### What is being asked
Reproduce every line of the records below without any changes, omitting the pictures.

Chart-based quiz records:
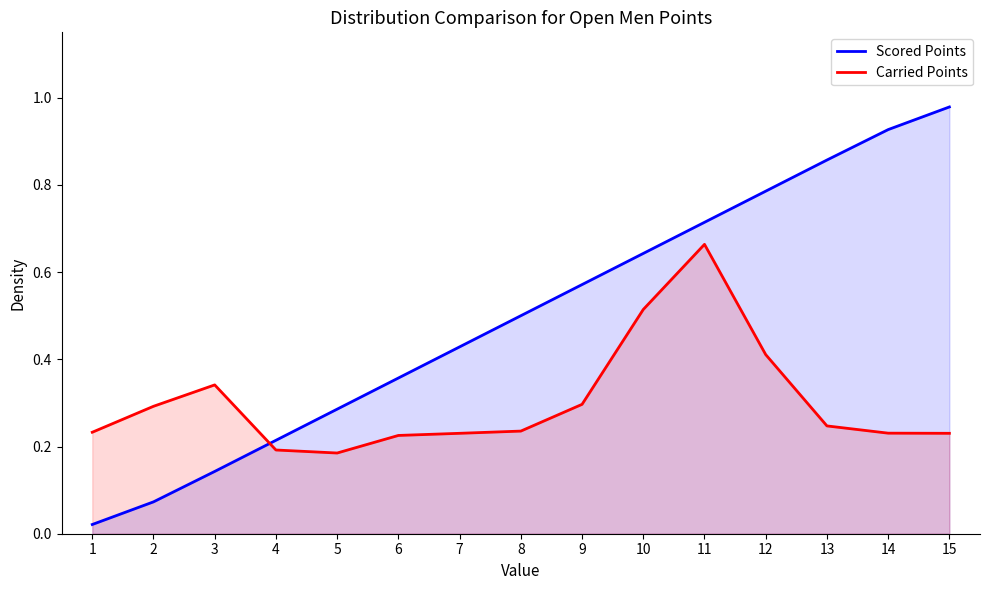

How many times do Scored Points and Carried Points cross each other?

1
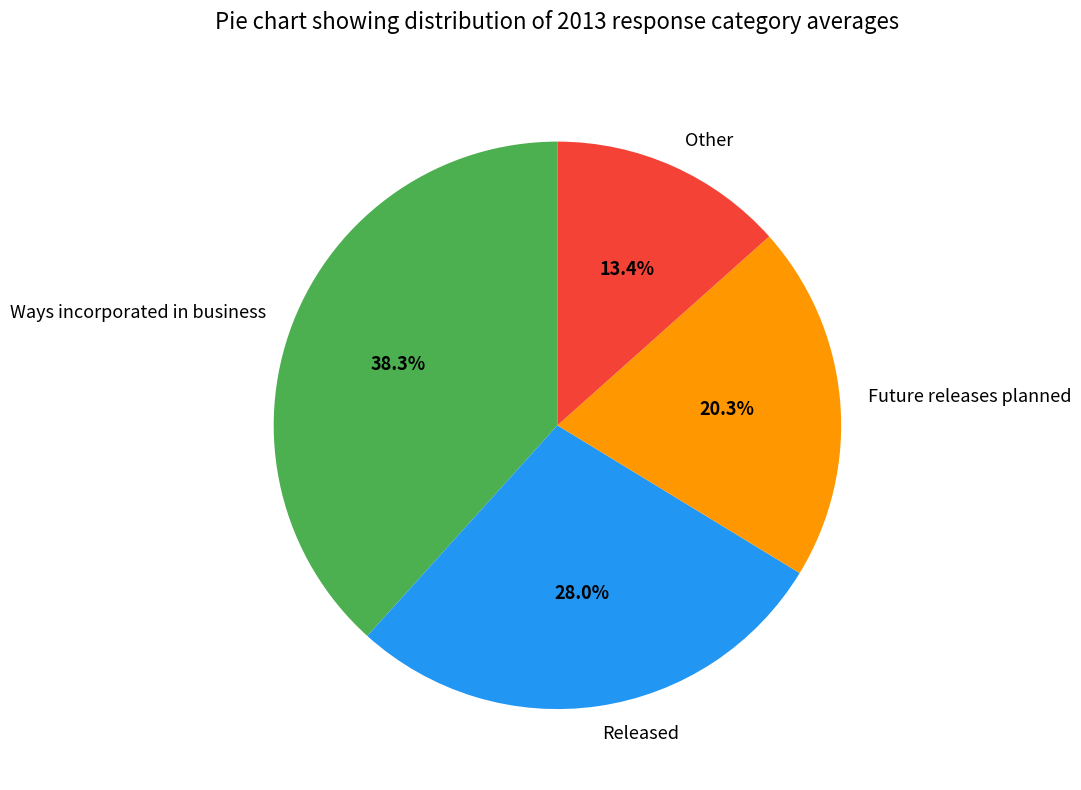

Does Other represent more than half of the total?

No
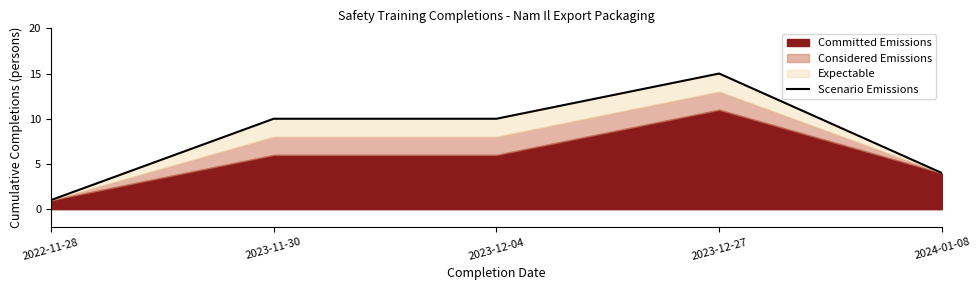

List the labels in order of value, largest first.

2023-12-27, 2023-11-30, 2023-12-04, 2024-01-08, 2022-11-28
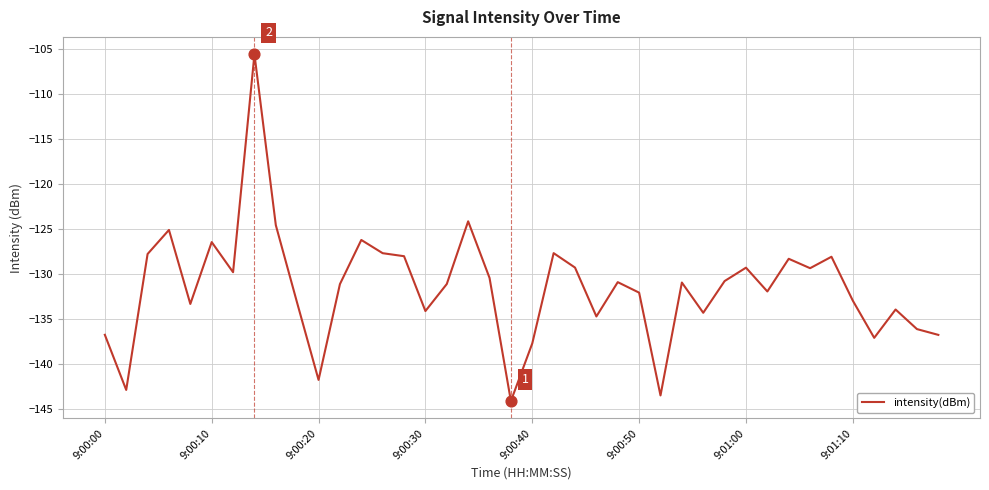

What is the difference between the maximum and minimum values?

38.6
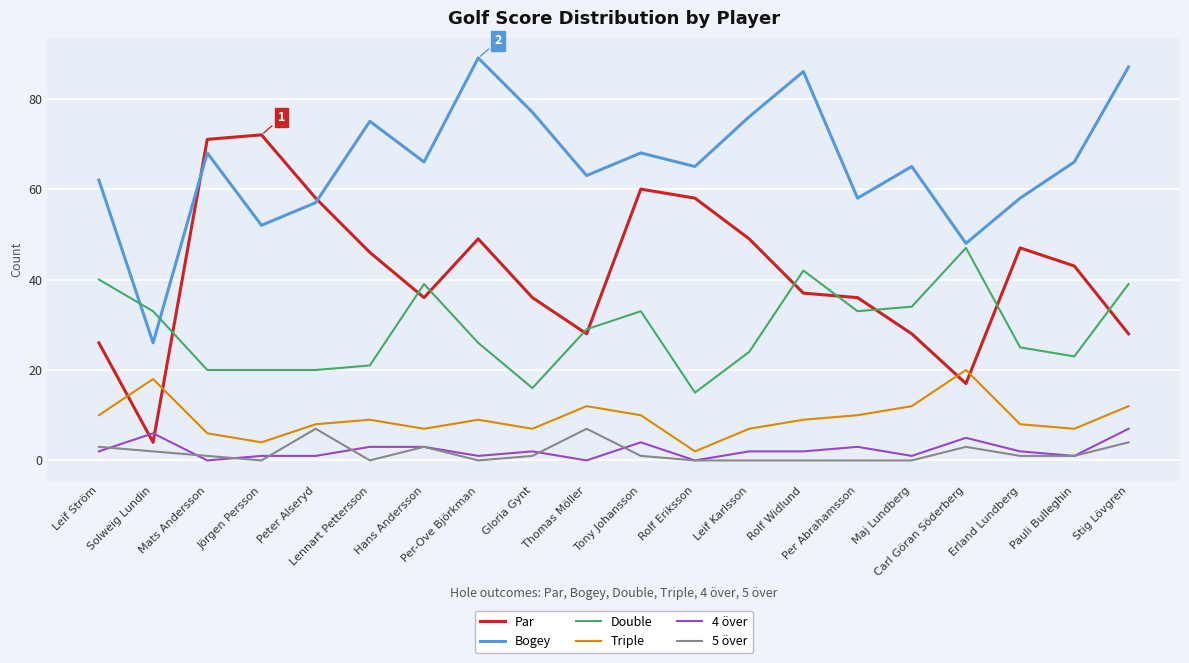

Where is Bogey nearest to the value 57?

Peter Alseryd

### Answer for the task
How many times do Scored Points and Carried Points cross each other?

1

Does Other represent more than half of the total?

No

List the labels in order of value, largest first.

2023-12-27, 2023-11-30, 2023-12-04, 2024-01-08, 2022-11-28

What is the difference between the maximum and minimum values?

38.6

Where is Bogey nearest to the value 57?

Peter Alseryd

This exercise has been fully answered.